Saad Hariri, a Sunni Muslim, won 39,500 of 42,000 votes cast in his constituency, the highest number in any of the 10 contested seats in the mainly Sunni Lebanese capital.
Saad's bloc has already secured nine seats by default.
The interior minister also said only 28 percent of 400,000 eligible voters turned out.
The voting in Beirut began at 7 AM (04:00 GMT) and closed at 6 PM (15:00 GMT).
The 19 seats will be allocated to six Sunni Muslims, three Armenian Orthodox, two Greek Orthodox, two Shiite Muslims, one Druze, one Maronite Catholic, one Armenian Catholic, one Greek Catholic, one Protestant and one for minorities.

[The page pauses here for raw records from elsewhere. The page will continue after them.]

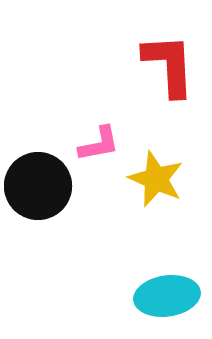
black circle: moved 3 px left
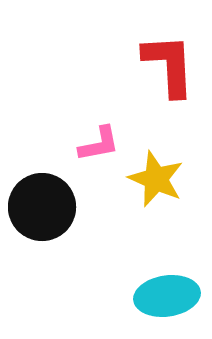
black circle: moved 4 px right, 21 px down
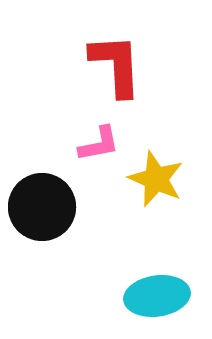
red L-shape: moved 53 px left
cyan ellipse: moved 10 px left
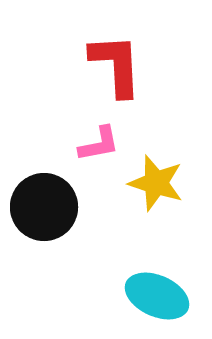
yellow star: moved 4 px down; rotated 6 degrees counterclockwise
black circle: moved 2 px right
cyan ellipse: rotated 32 degrees clockwise
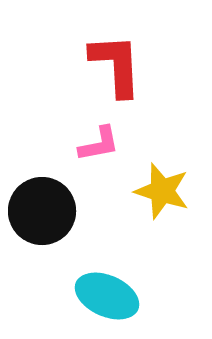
yellow star: moved 6 px right, 8 px down
black circle: moved 2 px left, 4 px down
cyan ellipse: moved 50 px left
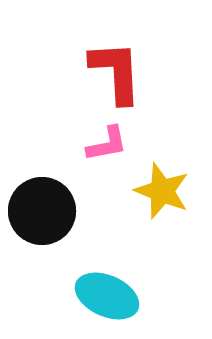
red L-shape: moved 7 px down
pink L-shape: moved 8 px right
yellow star: rotated 4 degrees clockwise
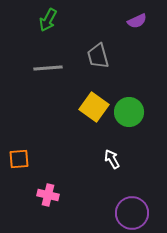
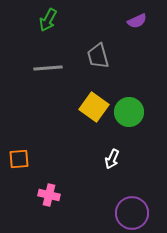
white arrow: rotated 126 degrees counterclockwise
pink cross: moved 1 px right
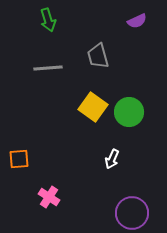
green arrow: rotated 45 degrees counterclockwise
yellow square: moved 1 px left
pink cross: moved 2 px down; rotated 20 degrees clockwise
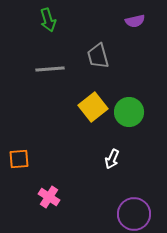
purple semicircle: moved 2 px left; rotated 12 degrees clockwise
gray line: moved 2 px right, 1 px down
yellow square: rotated 16 degrees clockwise
purple circle: moved 2 px right, 1 px down
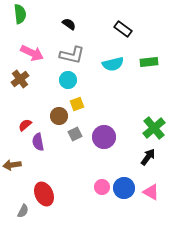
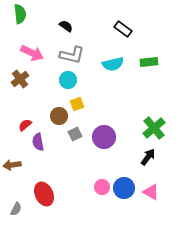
black semicircle: moved 3 px left, 2 px down
gray semicircle: moved 7 px left, 2 px up
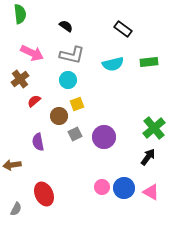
red semicircle: moved 9 px right, 24 px up
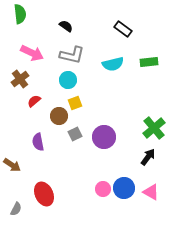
yellow square: moved 2 px left, 1 px up
brown arrow: rotated 138 degrees counterclockwise
pink circle: moved 1 px right, 2 px down
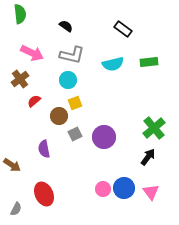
purple semicircle: moved 6 px right, 7 px down
pink triangle: rotated 24 degrees clockwise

Being the first ballot in Lebanon after Syria withdrew its troops after a 29-year presence, it will be held on four consecutive Sundays until June 19 in different constituencies across the country.
Syria completed all troops withdrawal from its tiny neighbor on April 26 under intense international pressure and mass Lebanese protests following the assassination of Rafik Hariri on Feb. 14.
The death of Hariri, a Sunni and the major architect of Lebanon's post-civil war reconstruction, also plunged Lebanon into a political crisis and forced the resignation of its pro-Syrian government.